En tout état de cause, l’effectivité du respect par le salarié des durées minimales de repos implique, pour ce dernier, l’obligation de déconnexion des outils de communication à distance.
Dans l’hypothèse où l’Association prendrait connaissance de l’utilisation des outils de communication à distance pendant les heures de repos, un entretien serait organisé avec la direction pour faire un point sur la nécessité de déconnecter les outils de communication à distance pendant les périodes de repos et, le cas échéant, sur les raisons expliquant son utilisation pendant les heures de repos.
Suivi médical
À la demande du salarié, une visite médicale distincte devra être organisée. Cette visite médicale devra porter sur la prévention des risques du recours au forfait en jours ainsi que sur la santé physique et morale du collaborateur.
Suivi de l'accord
Un bilan de l'application de l'accord sera établi à la fin de la première année de mise en place de la nouvelle organisation du travail.

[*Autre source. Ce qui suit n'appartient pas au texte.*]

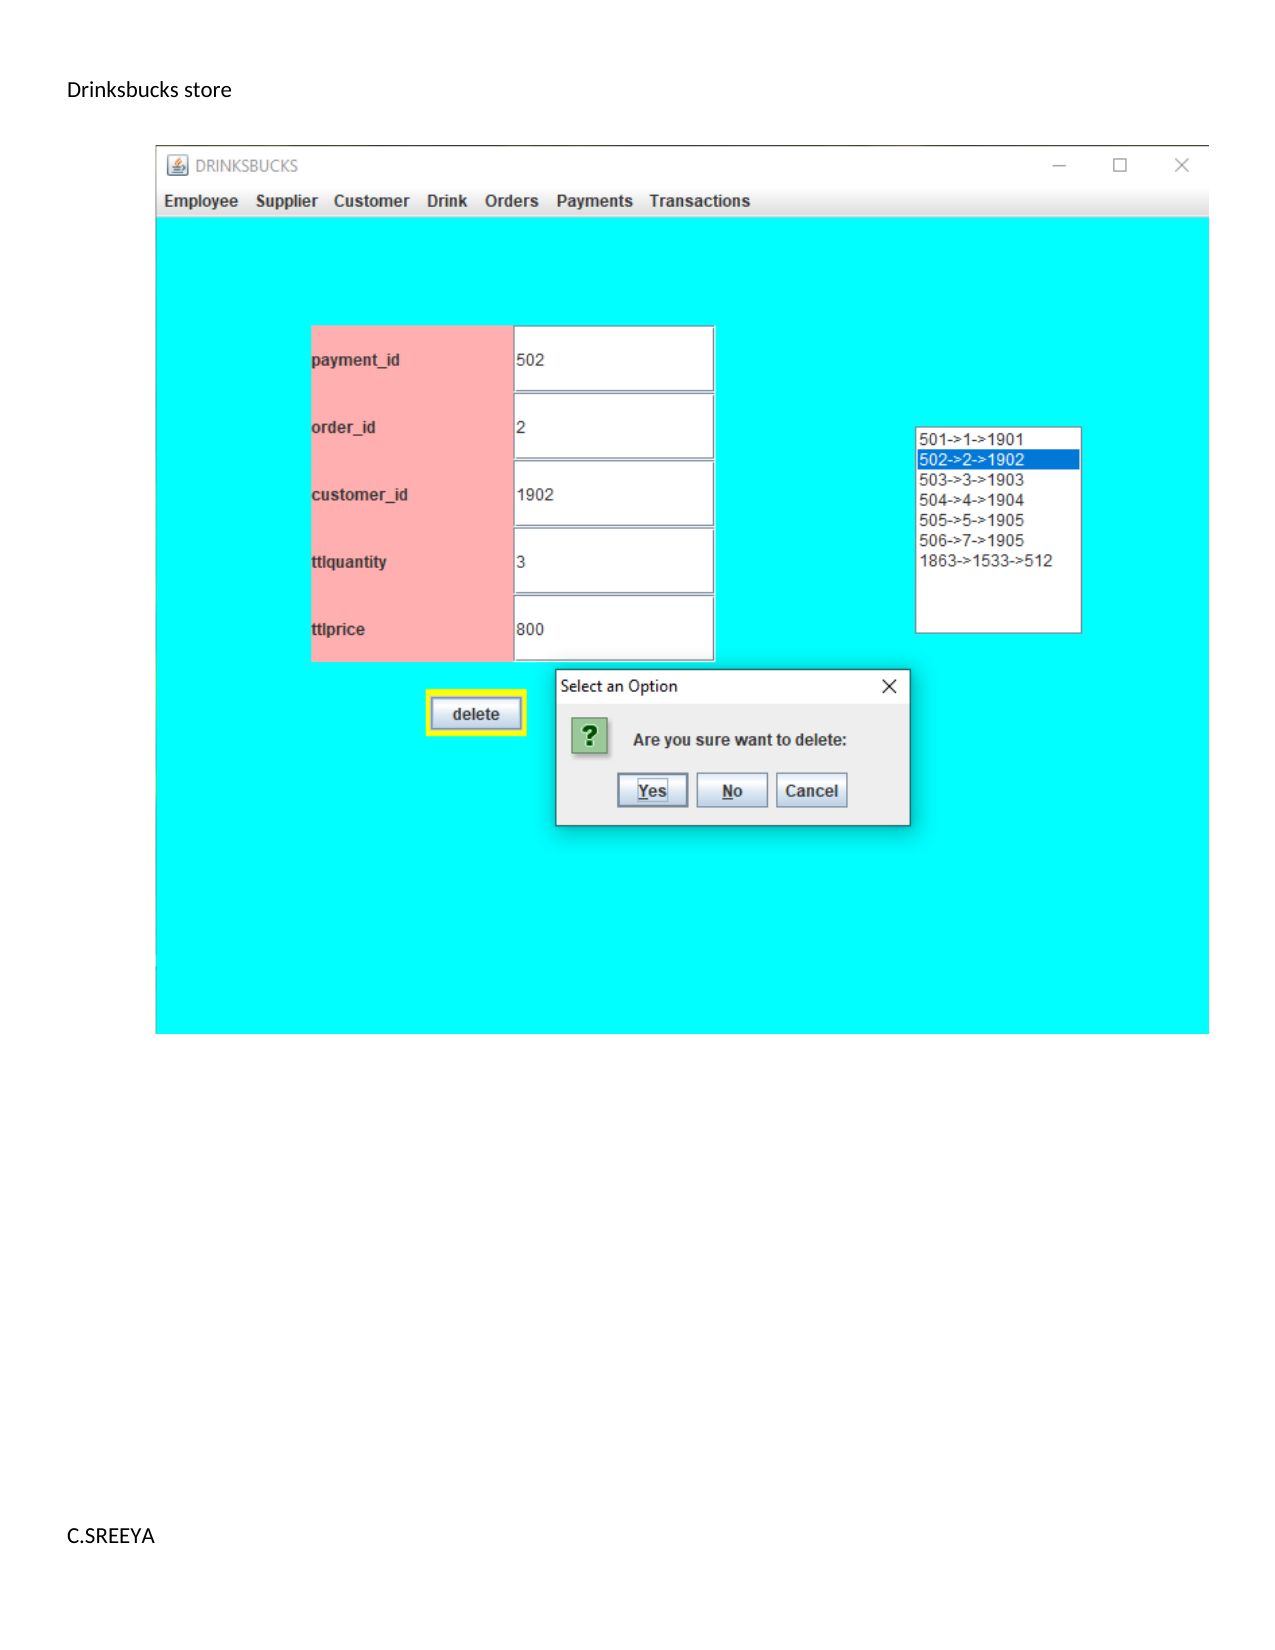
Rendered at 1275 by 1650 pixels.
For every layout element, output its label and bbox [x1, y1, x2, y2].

picture [155, 145, 1209, 1034]
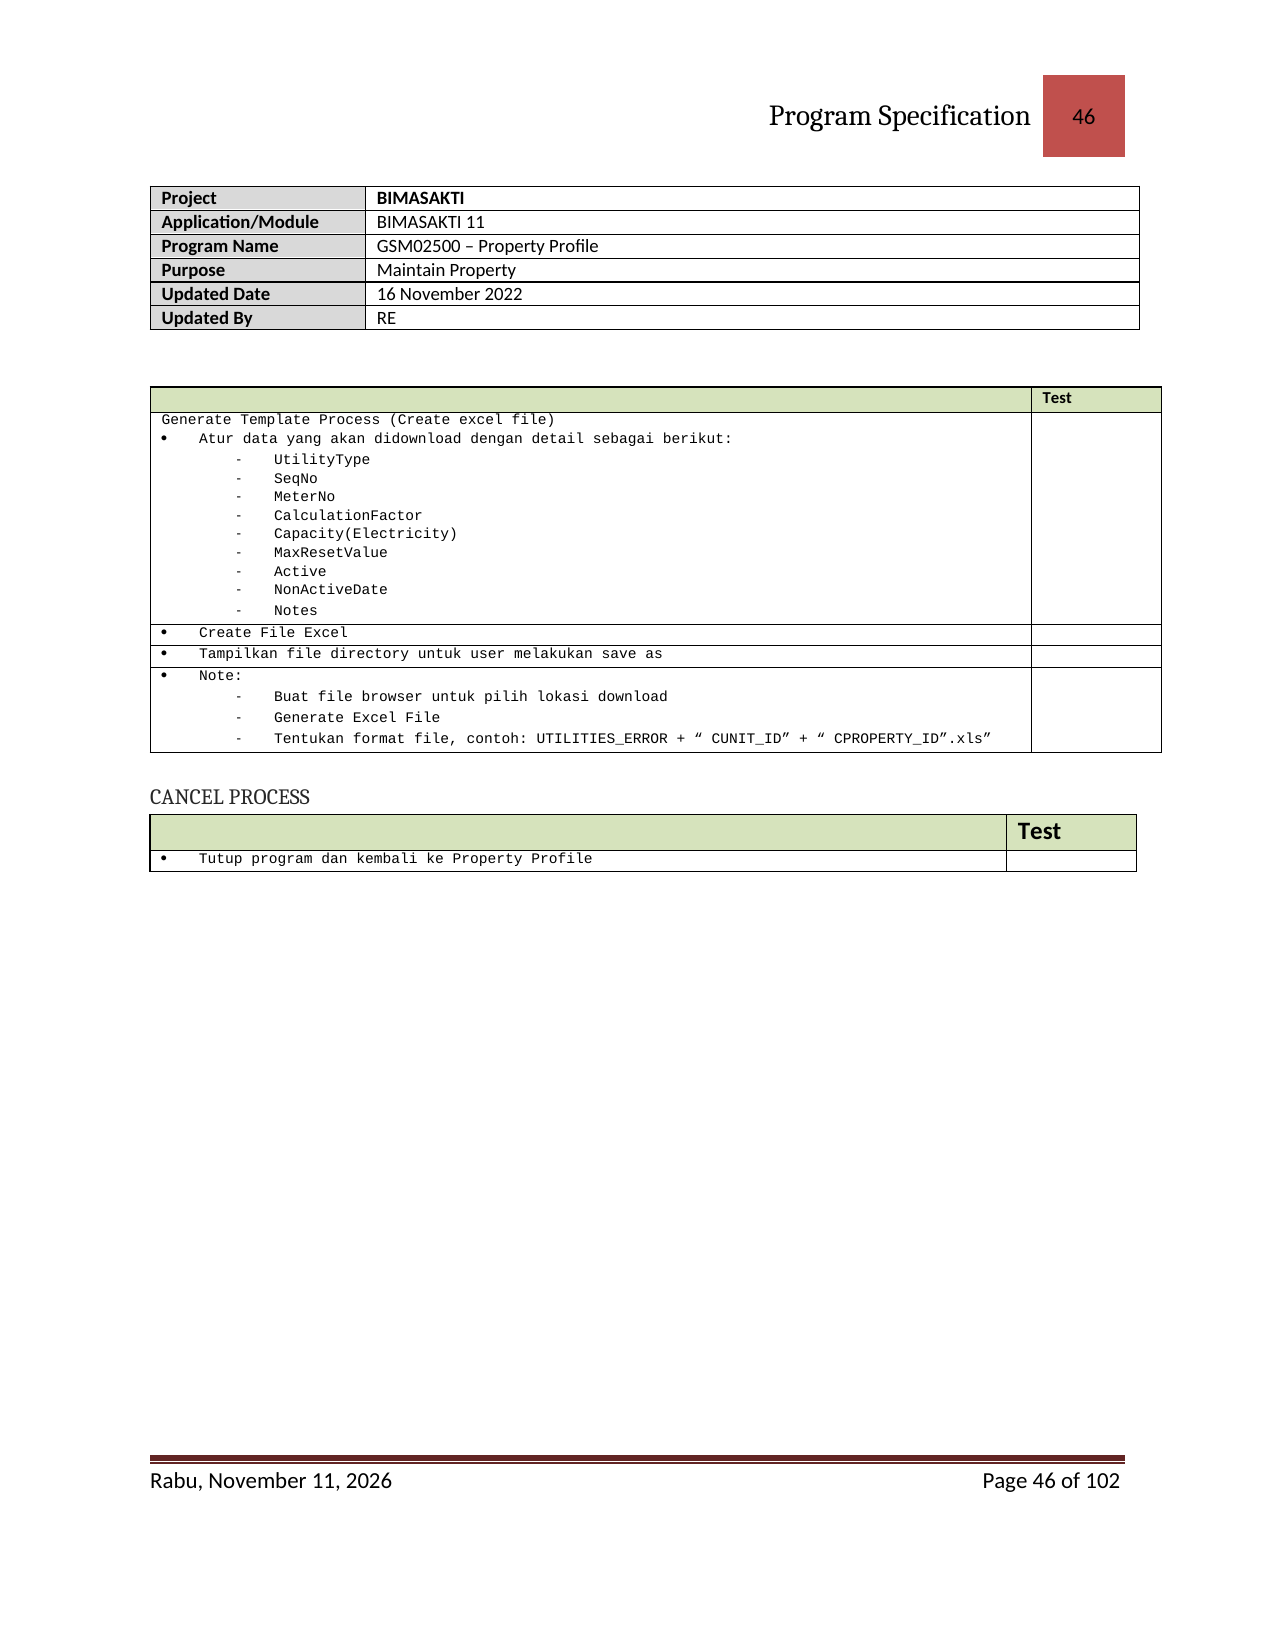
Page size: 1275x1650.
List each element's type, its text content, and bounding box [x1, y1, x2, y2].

subtitle CANCEL PROCESS [150, 785, 1125, 810]
table_cell Create File Excel [151, 625, 1031, 645]
table_cell [1032, 625, 1161, 645]
table_cell [1032, 646, 1161, 667]
table_cell [1032, 413, 1161, 624]
table_cell [1007, 851, 1136, 871]
table_header [151, 815, 1006, 850]
table_header Test [1007, 815, 1136, 850]
table_cell Generate Template Process (Create excel file) Atur data yang akan didownload dengan detail sebagai berikut: UtilityType SeqNo MeterNo CalculationFactor Capacity(Electricity) MaxResetValue Active NonActiveDate Notes [151, 413, 1031, 624]
table_cell Tutup program dan kembali ke Property Profile [151, 851, 1006, 871]
table_cell Tampilkan file directory untuk user melakukan save as [151, 646, 1031, 667]
table_header Test [1032, 388, 1161, 412]
table_header [151, 388, 1031, 412]
table_cell [1032, 668, 1161, 752]
table_cell Note: Buat file browser untuk pilih lokasi download Generate Excel File Tentukan format file, contoh: UTILITIES_ERROR + “ CUNIT_ID” + “ CPROPERTY_ID”.xls” [151, 668, 1031, 752]
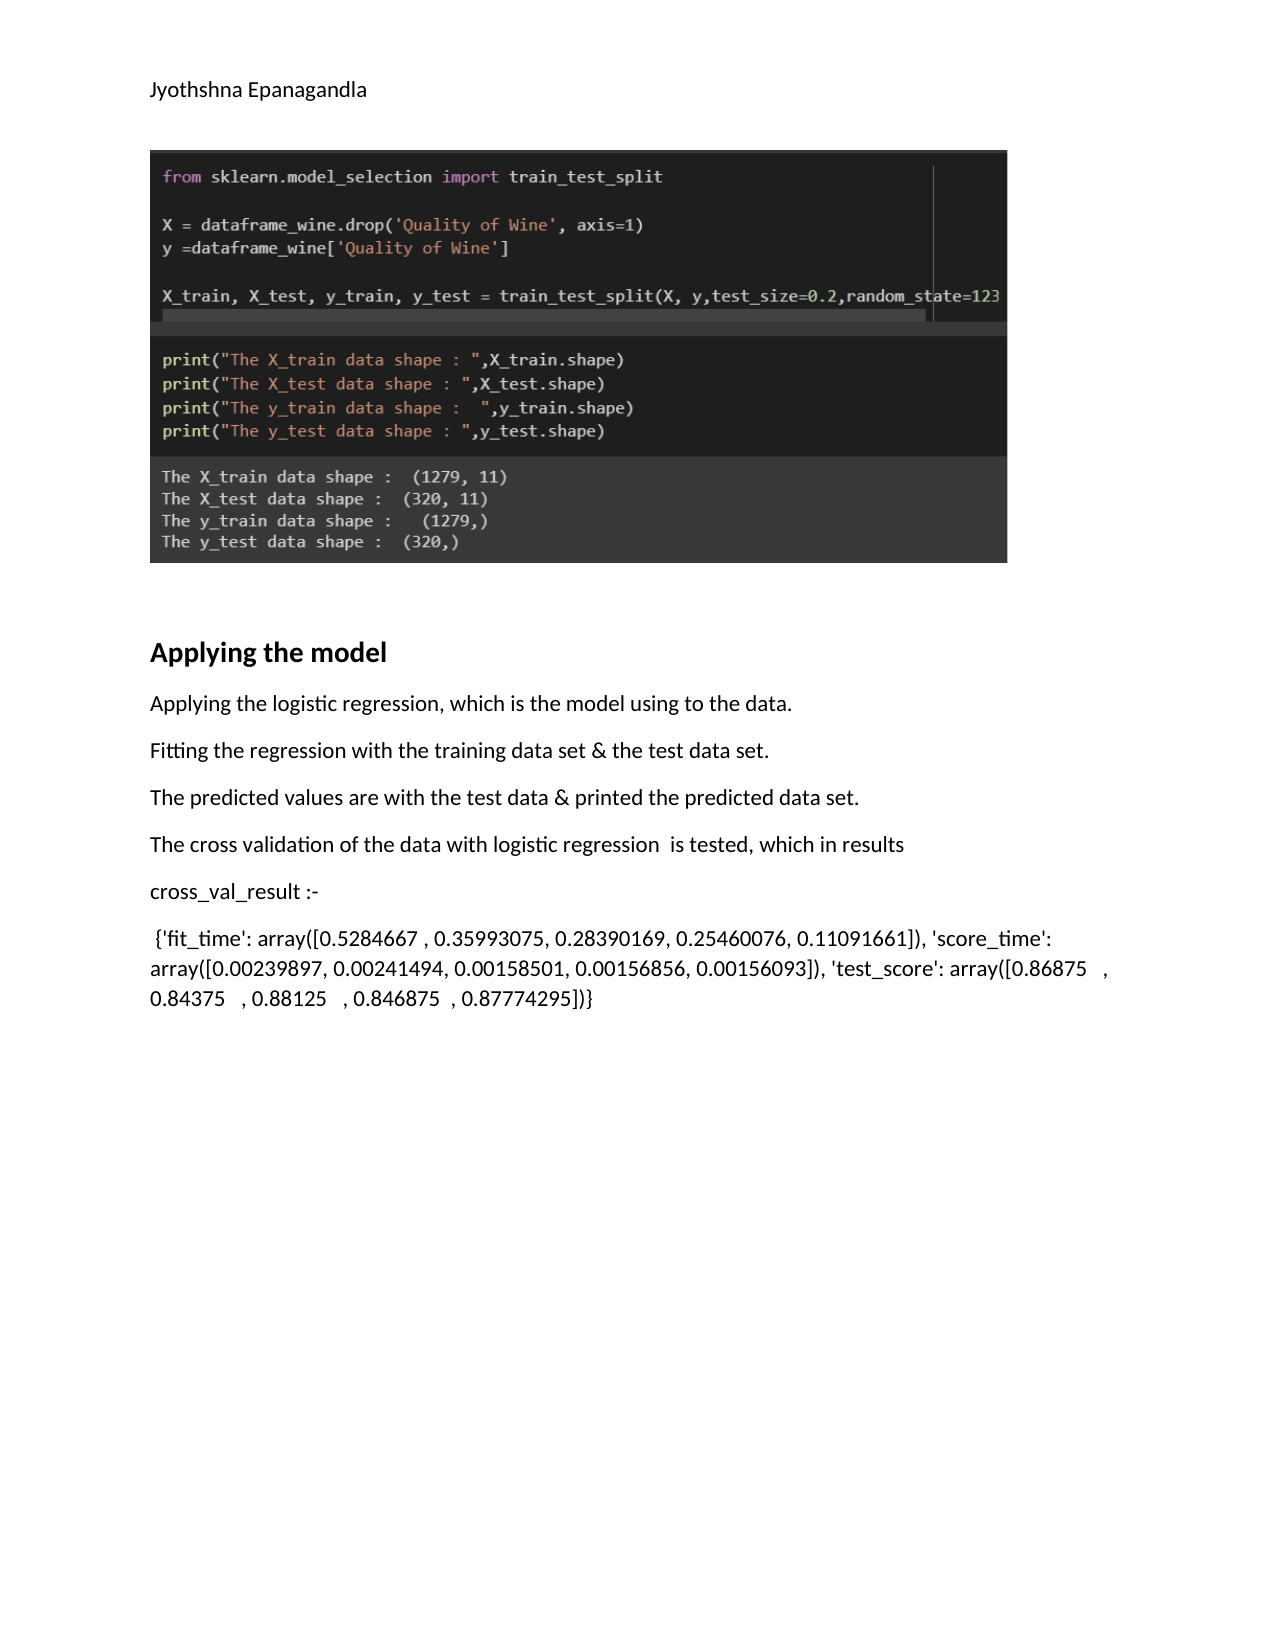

Adhésion et application de l’Accord
Conformément à l'article L. 2261-3 du Code du travail, toute organisation syndicale de salariés représentative dans l’Association, qui n'est pas signataire du présent accord, pourra y adhérer ultérieurement. L'adhésion produira effet à partir du jour qui suivra celui de son dépôt au secrétariat du greffe du conseil de prud'hommes compétent et à la DREETS. Une notification devra également en être faite, dans le délai de huit jours, par lettre recommandée, aux parties signataires. Pour rappel et en application de l’Article L 2261-1 du Code du Travail, l’Accord est applicable à partir du jour qui suivra celui de son dépôt au secrétariat du greffe du conseil de prud'hommes compétent et à la DREETS.
Révision de l'accord
Le présent accord pourra être révisé à tout moment par accord entre les parties. Toute modification fera l’objet d’un avenant dans les conditions et délais prévus par la loi.
Dénonciation de l'accord
Le présent accord pourra être dénoncé conformément aux dispositions légales par l’une ou l’autre des parties signataires. En cas de dénonciation par les salariés, cette dénonciation devra se faire à la majorité des deux tiers d’entre eux et par écrit. Elle devra être formulée dans un délai d’un mois avant chaque date anniversaire de l’accord, comme le prévoit l’article L. 2232-22 du Code du Travail. En cas de dénonciation par l’employeur, il conviendra de respecter un préavis de trois mois. La dénonciation fera l’objet d’une notification à l’ensemble des cosignataires par lettre recommandée avec accusé de réception.
Publicité et dépôt
Conformément aux dispositions de l’article D. 2231-2 du Code du Travail, le présent accord fera l’objet d’un dépôt sur la plateforme de téléprocédure du Ministère du Travail ainsi qu’auprès du Greffe du Conseil de Prud’hommes de Toulouse dans les conditions suivantes :
Un exemplaire sera établi au format PDF, dans sa version intégrale signée des parties ;
Un exemplaire sera établi au format DOCX dans une version anonymisée (sans nom, prénom, paraphe ou signature d’une personne physique) ;
Ces deux versions seront déposées sur la plateforme de téléprocédure du site du Ministère du Travail à l’adresse suivante : https://www.teleaccords.travail-emploi.gouv/PortailTéléprocédures Ce dépôt valant dépôt auprès de la DREETS et donnant lieu à récépissé de dépôt :
Un exemplaire original sera déposé au Greffe du Conseil de Prud’hommes de Toulouse ;
Un exemplaire original sera également disponible pour l’information du personnel.
Les mêmes dispositions seront prises en cas de modification du présent accord. Toute personne intéressée peut prendre connaissance et obtenir copie du texte déposé. Les éventuels avenants de révision du présent accord feront l’objet des mêmes mesures de publicité.
Dont acte sur 17 pages, Fait à Toulouse, le 22/05/2023
En deux exemplaires originaux
SIGNATURES :
Pour l’Employeur : …………………………………..
ENSEMBLE DU PERSONNEL
Par référendum statuant à la majorité des 2/3 (Dont le procès-verbal est joint au présent accord).